● **Your goal**: The entries are to be reproduced word for word, with all images left out.
Source material START
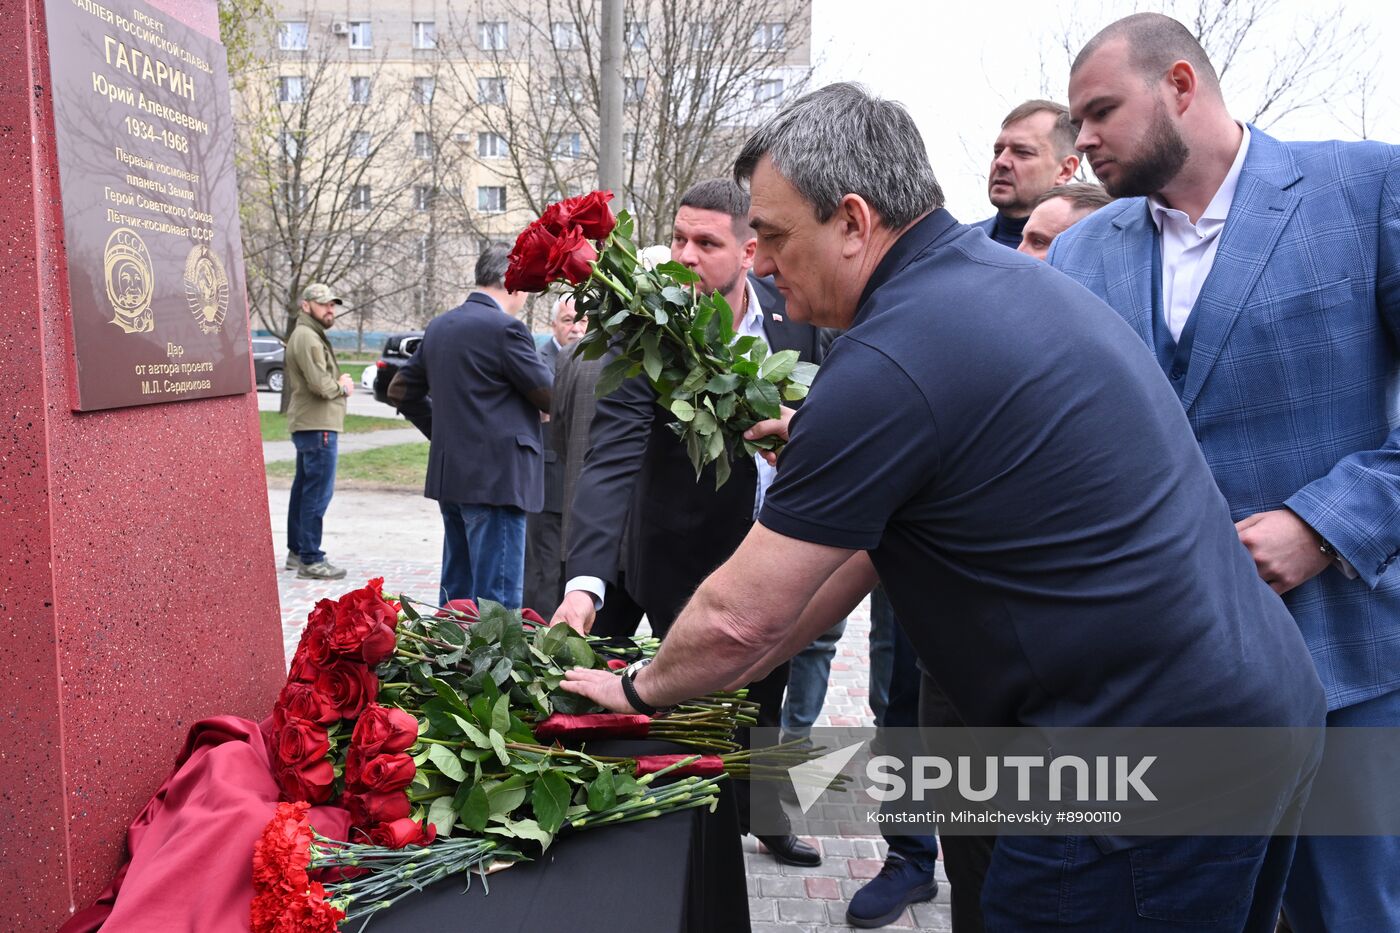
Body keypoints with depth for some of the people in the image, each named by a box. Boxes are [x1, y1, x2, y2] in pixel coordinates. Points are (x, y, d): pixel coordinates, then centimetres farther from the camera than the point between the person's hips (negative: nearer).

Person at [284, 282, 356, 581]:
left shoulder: (312, 335, 21)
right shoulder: (307, 337, -14)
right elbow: (320, 384, -23)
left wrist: (339, 384, 5)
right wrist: (342, 387, -4)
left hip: (309, 425, 11)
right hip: (317, 426, -11)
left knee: (303, 489, 16)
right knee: (318, 493, -10)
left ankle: (297, 551, 25)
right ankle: (310, 560, -9)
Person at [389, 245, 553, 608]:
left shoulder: (439, 326, 12)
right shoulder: (504, 327, -13)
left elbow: (401, 390, 20)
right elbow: (551, 396, -9)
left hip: (449, 476, 9)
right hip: (496, 479, -9)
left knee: (456, 594, 16)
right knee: (497, 598, -5)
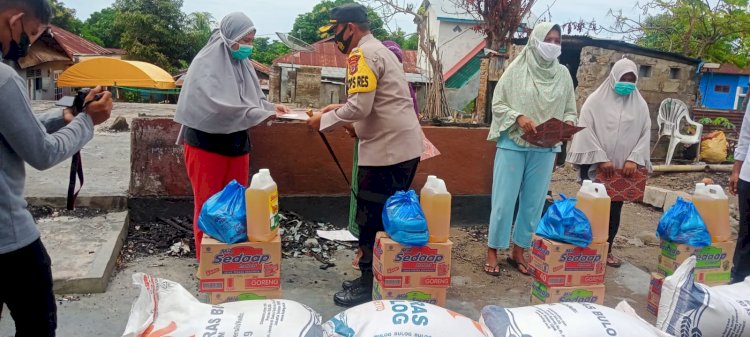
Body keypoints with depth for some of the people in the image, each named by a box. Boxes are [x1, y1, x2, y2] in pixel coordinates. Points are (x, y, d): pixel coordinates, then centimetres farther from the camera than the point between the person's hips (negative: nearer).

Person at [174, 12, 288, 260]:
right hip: (207, 144, -7)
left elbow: (254, 98, 12)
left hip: (236, 143, 7)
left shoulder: (243, 63, 6)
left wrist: (271, 107, -9)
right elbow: (217, 105, -28)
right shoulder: (207, 63, -16)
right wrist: (260, 115, -30)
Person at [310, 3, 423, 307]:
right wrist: (339, 110, 17)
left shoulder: (362, 53, -11)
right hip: (403, 147, 10)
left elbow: (359, 107, -21)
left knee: (372, 220, 0)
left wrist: (324, 120, -7)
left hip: (387, 150, -10)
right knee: (388, 218, 16)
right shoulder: (379, 50, 20)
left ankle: (369, 287, 12)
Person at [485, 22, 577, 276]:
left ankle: (518, 251, 22)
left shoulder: (563, 74, 6)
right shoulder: (517, 69, -3)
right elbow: (497, 104, -2)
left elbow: (570, 111, 10)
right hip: (513, 144, -3)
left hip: (545, 149, 4)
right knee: (504, 199, 0)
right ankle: (492, 251, 13)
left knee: (533, 202, 8)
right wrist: (518, 117, -18)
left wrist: (567, 124, -12)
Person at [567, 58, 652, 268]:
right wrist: (600, 159, -15)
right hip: (594, 165, -3)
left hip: (624, 168, 3)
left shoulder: (640, 104, 8)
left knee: (615, 209, 9)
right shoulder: (596, 100, -3)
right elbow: (585, 130, -9)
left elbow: (645, 133, 6)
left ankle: (607, 249, 23)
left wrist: (634, 159, -9)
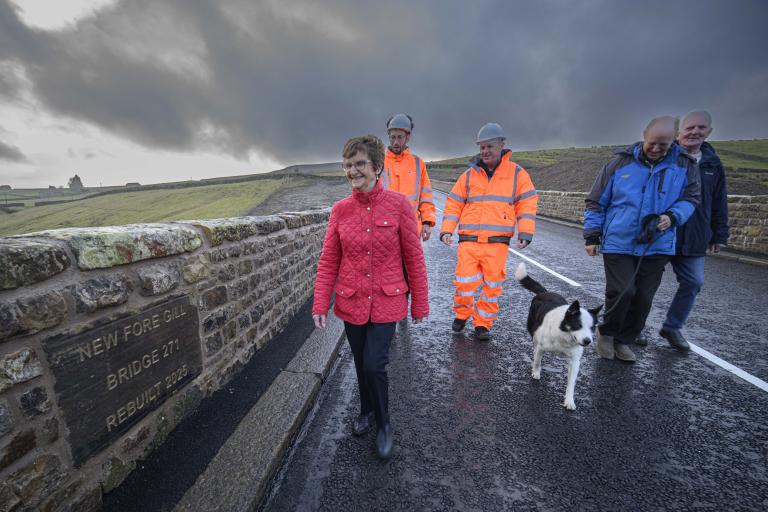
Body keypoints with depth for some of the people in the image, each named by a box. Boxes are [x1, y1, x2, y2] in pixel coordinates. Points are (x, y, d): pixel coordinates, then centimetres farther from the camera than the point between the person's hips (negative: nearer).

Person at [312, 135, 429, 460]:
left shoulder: (398, 204, -10)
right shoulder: (340, 210, -3)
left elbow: (414, 257, -6)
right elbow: (328, 261, 0)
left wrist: (419, 303, -2)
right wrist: (320, 304, -4)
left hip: (386, 302, -3)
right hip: (351, 302, 3)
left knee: (374, 365, -4)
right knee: (361, 364, 18)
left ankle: (384, 425, 28)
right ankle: (366, 411, 48)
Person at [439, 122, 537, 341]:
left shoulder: (516, 173, 8)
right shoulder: (469, 174, 11)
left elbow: (527, 204, 5)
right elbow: (454, 204, 11)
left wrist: (525, 233, -5)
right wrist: (446, 230, 0)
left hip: (497, 242, 0)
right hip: (468, 240, 1)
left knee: (492, 285, 5)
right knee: (464, 282, -3)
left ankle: (483, 323, 23)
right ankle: (462, 314, 24)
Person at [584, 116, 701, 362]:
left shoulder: (685, 165, 5)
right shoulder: (621, 162, -1)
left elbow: (691, 198, 11)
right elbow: (596, 202, 2)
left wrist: (672, 217, -12)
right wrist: (592, 236, -1)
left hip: (657, 246, 3)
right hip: (618, 243, -3)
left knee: (643, 298, 6)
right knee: (621, 292, -10)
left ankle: (622, 340, 25)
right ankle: (606, 332, 16)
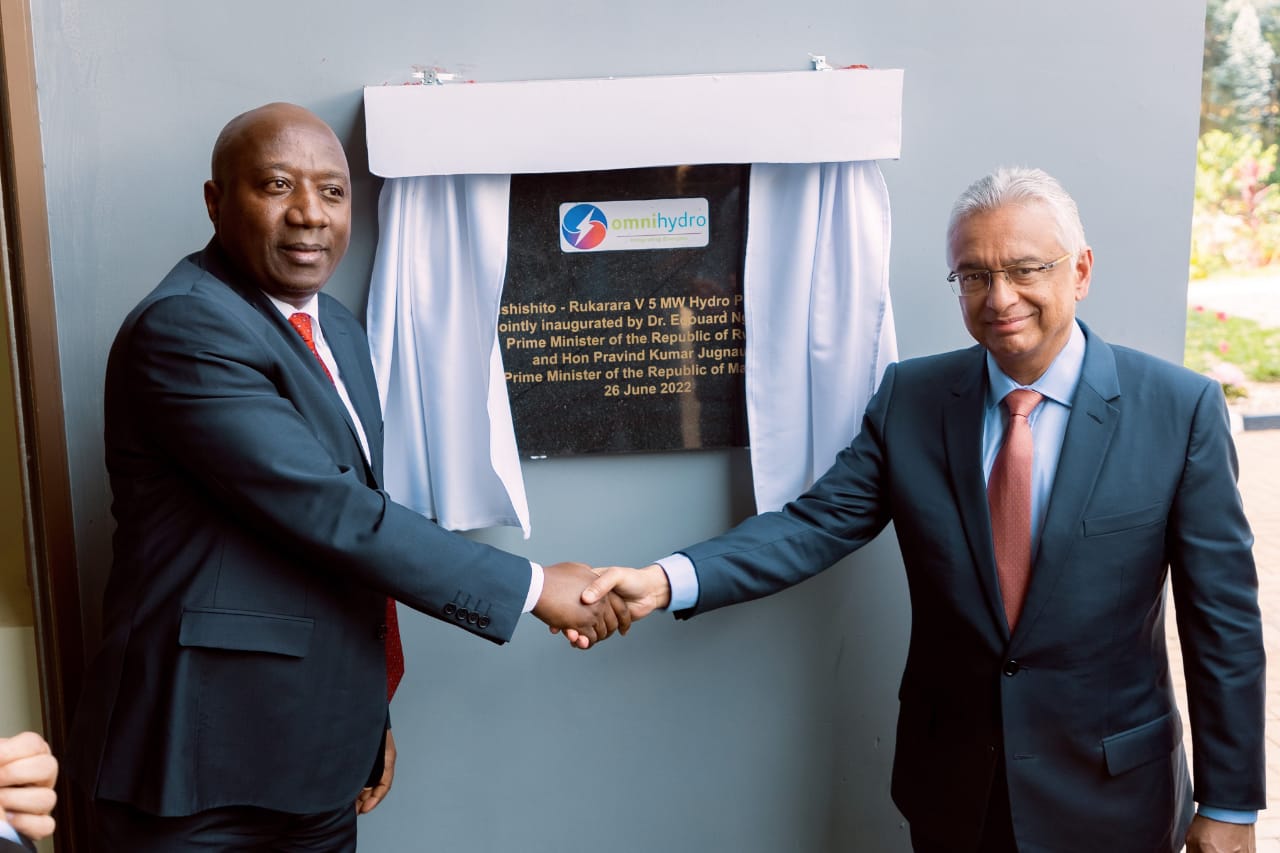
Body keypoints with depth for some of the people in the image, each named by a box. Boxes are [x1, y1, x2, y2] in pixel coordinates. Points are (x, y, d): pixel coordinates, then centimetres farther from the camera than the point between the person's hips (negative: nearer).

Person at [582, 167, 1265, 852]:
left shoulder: (1182, 409, -11)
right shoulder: (908, 398, -5)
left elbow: (1224, 616, -8)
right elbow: (815, 527, -10)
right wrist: (667, 581, -27)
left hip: (1111, 797, -2)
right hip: (951, 787, 2)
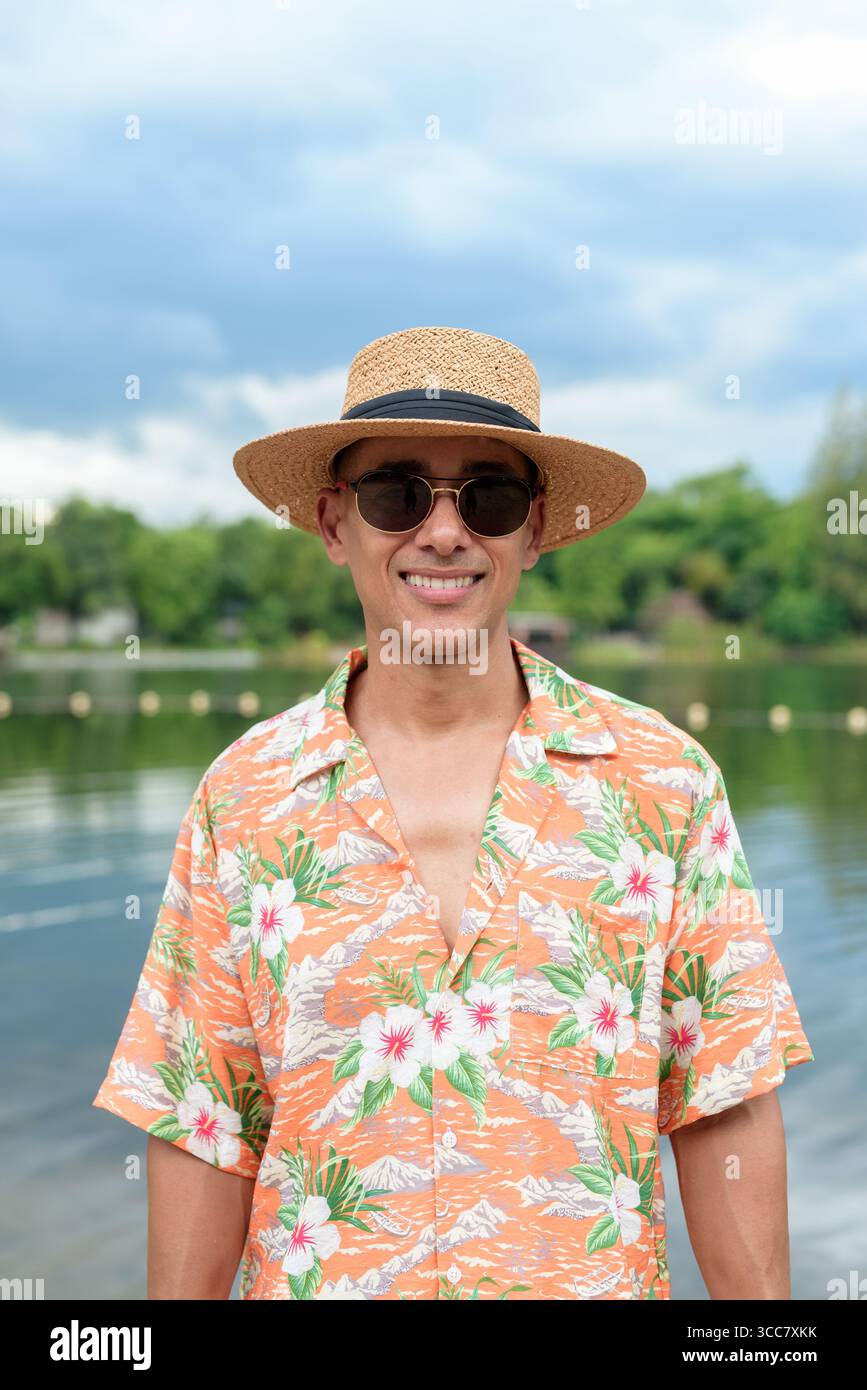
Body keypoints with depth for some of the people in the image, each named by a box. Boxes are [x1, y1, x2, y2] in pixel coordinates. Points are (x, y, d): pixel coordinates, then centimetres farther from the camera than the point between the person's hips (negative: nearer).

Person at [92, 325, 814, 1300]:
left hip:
Source material END
● **Answer box**:
Body keypoints with depth for some of the people in the image, each named by a box. Boxes are [x1, y1, x2, y2] in pixel coordinates. Points are (x, y, d): pixel coordinates, then centimetres farther from the camera than the point between the person's hips (negative: nearer).

Person at [284, 282, 356, 581]:
left shoulder: (312, 335, 21)
right shoulder: (307, 337, -14)
right elbow: (320, 384, -23)
left wrist: (339, 384, 5)
right wrist: (342, 387, -4)
left hip: (309, 425, 11)
right hip: (317, 426, -11)
left knee: (303, 489, 16)
right knee: (318, 493, -10)
left ankle: (297, 551, 25)
right ankle: (310, 560, -9)
Person at [389, 245, 553, 608]:
left shoulder: (439, 326, 12)
right shoulder: (504, 327, -13)
left elbow: (401, 390, 20)
right elbow: (551, 396, -9)
left hip: (449, 476, 9)
right hip: (496, 479, -9)
left knee: (456, 594, 16)
right knee: (497, 598, -5)
Body keypoints with depth for some of the people in the image, each named by a box. Boxes are [x1, y1, x2, y2] in pixel coordinates. Points are (x, y, d): pixel coordinates, then centimetres farther from the camera than the point between the person's hips (negative: nearer).

Person at [174, 12, 288, 260]:
right hip: (207, 144, -7)
left elbow: (254, 98, 12)
left hip: (236, 143, 7)
left shoulder: (243, 63, 6)
left wrist: (271, 107, -9)
right elbow: (217, 105, -28)
right shoulder: (207, 63, -16)
right wrist: (260, 115, -30)
Person at [310, 3, 423, 307]:
right wrist: (339, 110, 17)
left shoulder: (362, 53, -11)
right hip: (403, 147, 10)
left elbow: (359, 107, -21)
left knee: (372, 220, 0)
left wrist: (324, 120, -7)
left hip: (387, 150, -10)
right knee: (388, 218, 16)
right shoulder: (379, 50, 20)
left ankle: (369, 287, 12)
Person at [485, 22, 577, 276]:
left ankle: (518, 251, 22)
left shoulder: (563, 74, 6)
right shoulder: (517, 69, -3)
right elbow: (497, 104, -2)
left elbow: (570, 111, 10)
right hip: (513, 144, -3)
left hip: (545, 149, 4)
right knee: (504, 199, 0)
right ankle: (492, 251, 13)
left knee: (533, 202, 8)
right wrist: (518, 117, -18)
left wrist: (567, 124, -12)
Person at [567, 58, 652, 268]:
right wrist: (600, 159, -15)
right hip: (594, 165, -3)
left hip: (624, 168, 3)
left shoulder: (640, 104, 8)
left knee: (615, 209, 9)
right shoulder: (596, 100, -3)
right elbow: (585, 130, -9)
left elbow: (645, 133, 6)
left ankle: (607, 249, 23)
left wrist: (634, 159, -9)
Body keypoints with depth for some of the people in the image, each named by a box. Boxes are [x1, y1, x2, y2] in pixel coordinates. Points are (x, y, d): pixel coordinates, then centimetres farther from the camera than the point between the person's hips (negative: nearer).

Person at [312, 135, 429, 460]:
left shoulder: (398, 204, -10)
right shoulder: (340, 210, -3)
left elbow: (414, 257, -6)
right elbow: (328, 261, 0)
left wrist: (419, 303, -2)
right wrist: (320, 304, -4)
left hip: (386, 302, -3)
right hip: (351, 302, 3)
left knee: (374, 365, -4)
right knee: (361, 364, 18)
left ankle: (384, 425, 28)
right ankle: (366, 411, 48)
Person at [439, 122, 537, 341]:
left shoulder: (516, 173, 8)
right shoulder: (469, 174, 11)
left elbow: (527, 204, 5)
right elbow: (454, 204, 11)
left wrist: (525, 233, -5)
right wrist: (446, 230, 0)
left hip: (497, 242, 0)
right hip: (468, 240, 1)
left knee: (492, 285, 5)
right knee: (464, 282, -3)
left ankle: (483, 323, 23)
right ankle: (462, 314, 24)
Person at [584, 116, 701, 362]:
left shoulder: (685, 165, 5)
right shoulder: (621, 162, -1)
left elbow: (691, 198, 11)
right elbow: (596, 202, 2)
left wrist: (672, 217, -12)
right wrist: (592, 236, -1)
left hip: (657, 246, 3)
right hip: (618, 243, -3)
left knee: (643, 298, 6)
right knee: (621, 292, -10)
left ankle: (622, 340, 25)
right ankle: (606, 332, 16)
Body keypoints with depth for some of the people in the image, each named by a box. Boxes are [x1, y1, x2, y2] in pixel coordinates. Points are (x, y, d): pixel coordinates, then centimetres farther from the camera than the point between the person's hips (negative: nearer).

Person at [582, 167, 1265, 852]:
left shoulder: (1182, 409, -11)
right shoulder: (908, 398, -5)
left elbow: (1224, 616, -8)
right elbow: (815, 527, -10)
right wrist: (667, 581, -27)
left hip: (1111, 797, -2)
right hip: (951, 787, 2)
Body keypoints with depth for some of the people in the image, each named by a box. Boxes are [x1, y1, x2, y2] in pixel coordinates. Points are (x, y, d): pixel coordinates, then centimetres farther from the camera than the point between the person's hips (negative: nearer).

Person at [92, 325, 814, 1300]:
left hip:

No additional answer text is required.